My mother moved to AZ and with the sometimes help of Aunt Grace (the last sister and the one born on the twin’s 14th birthday) had the two girls to raise, then married my dad and they had four children. He died of MS when I was 1 1/2. My mother had a 2 year degree from what is now Northern Arizona University but what was then a teachers college in Flagstaff, AZ. That allowed her to teach school but after her first 2 children were born she and her 2 sisters contracted Typhoid Fever from a dude on the Navajo Reservation. She was about to die so was given an over dose of Quinine to save her life knowing that it would leave her permanently deaf. I don’t know when my dad first started showing symptoms of MS but you probably know they come and go and are not the same for everyone. He wasn’t diagnosed properly until shortly before his death in Prescott, AZ. Illness and death always made my mother angry rather than kindly. She had great plans for her life and felt very disappointed and didn’t care who she took it out on, mostly her family.

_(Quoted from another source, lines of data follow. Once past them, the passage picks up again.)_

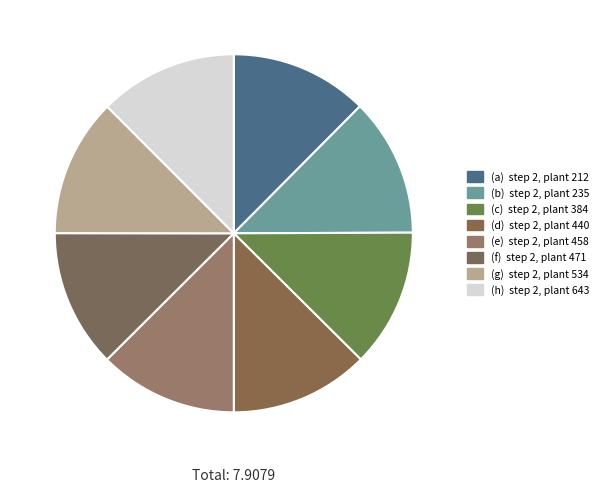

How many segments does this pie chart have?

8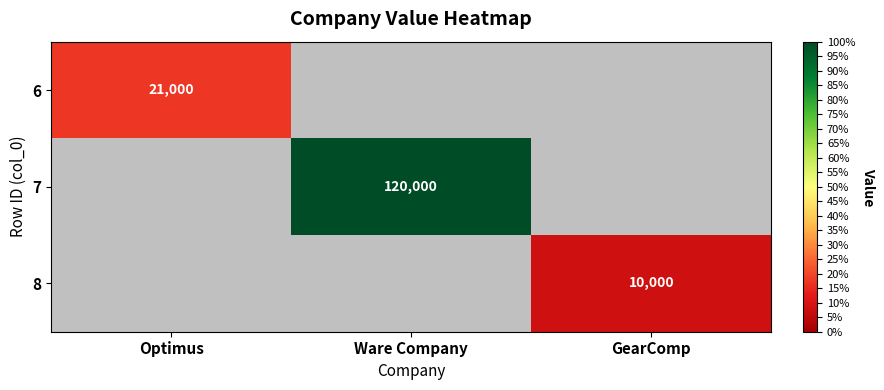

Is it true that 8 equals 10000 at GearComp?

True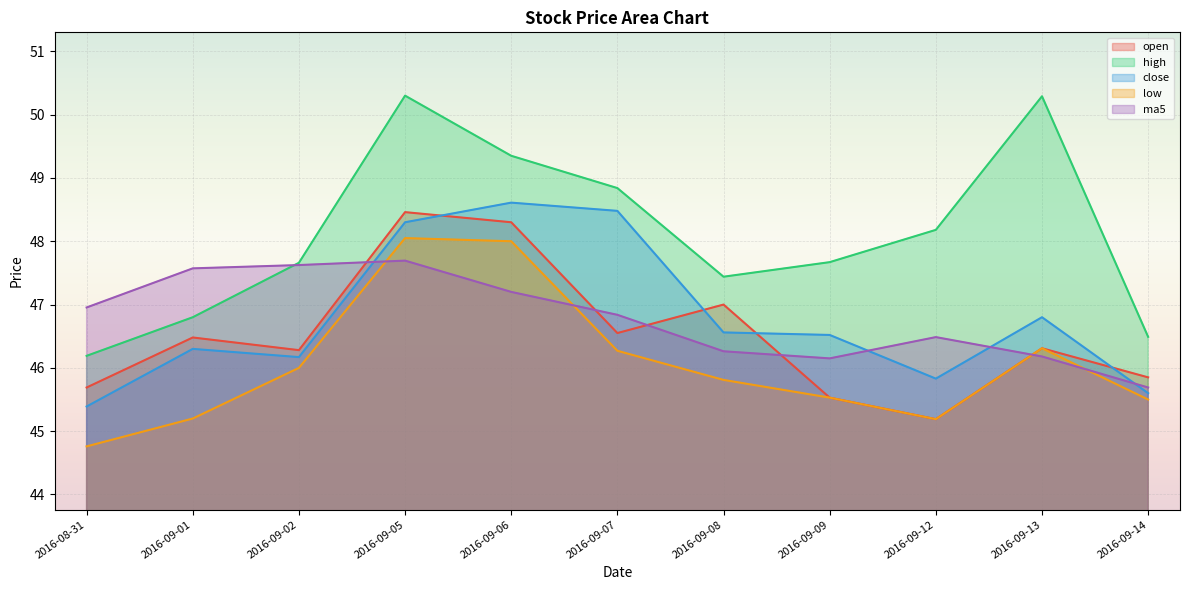

Between 2016-09-02 and 2016-09-08, which series saw the biggest shift?

ma5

We moved to Williams from the Reservation and then to Flagstaff where she did other people’s laundry on a wash board, cleaned their homes and any thing like that to make a living for us. It was a hard life for us. My sister (Alberta, the oldest) was sent to CA to live with Great Grandma Simmons. There was no SS to help us out so we lived in poverty. Later there was some sort of program that helped my mother go back to school and she got a hearing that wasn’t really very good. We lived near Professor Tinsley in Flagstaff and I have a feeling he was instrumental in getting her into this program. He and his wife who I called Auntie Glad were very good to us. When I was five I went to my mother’s graduation and saw her receive her Bachelor’s Degree. After that she was able to teach small country one room schools and our life was somewhat better but she received no summer salary and always had to have summer work.
Several years it was in the kitchen at NAU, her alma mater. During that time Virginia and Tommie went to live with their brother Lawrence and his wife Pearl in CA so they could go to school. My sister was in and out of my life then, she was supposed to attend St. Joseph’s Boarding School in Prescott but kept running away. She caused so many problems that even after all these years it is difficult to think about them. She was very bright and pretty but now I think she was seriously mentally ill, she didn’t have even a slight bit of a conscience. When I was 7 my brothers went to live with my Uncle Jesse Smith and really didn’t come back into my life until we were in High School. So you see we were really a very dysfunctional family. I do have fond memories of Claude and Willow Phelan and especially their son Jimmy who was about my age. I spent quite a bit of time with them when I was quite small. Claude was the twin Tom’s son. I, also, remember Aunt Delphy and the wonderful marmalade she made and how she would hold me tight between her knees and French braid my long blond hair so tight I felt like I couldn’t close my eyes.
Aunt Tommie aka Camelle Phelan, pediatric nurse before she took her vows. She had beautiful white complexion and bright blue eyes like her mother and the beautiful ‘Irish’ hair that she got from both parent’s Irish heritage.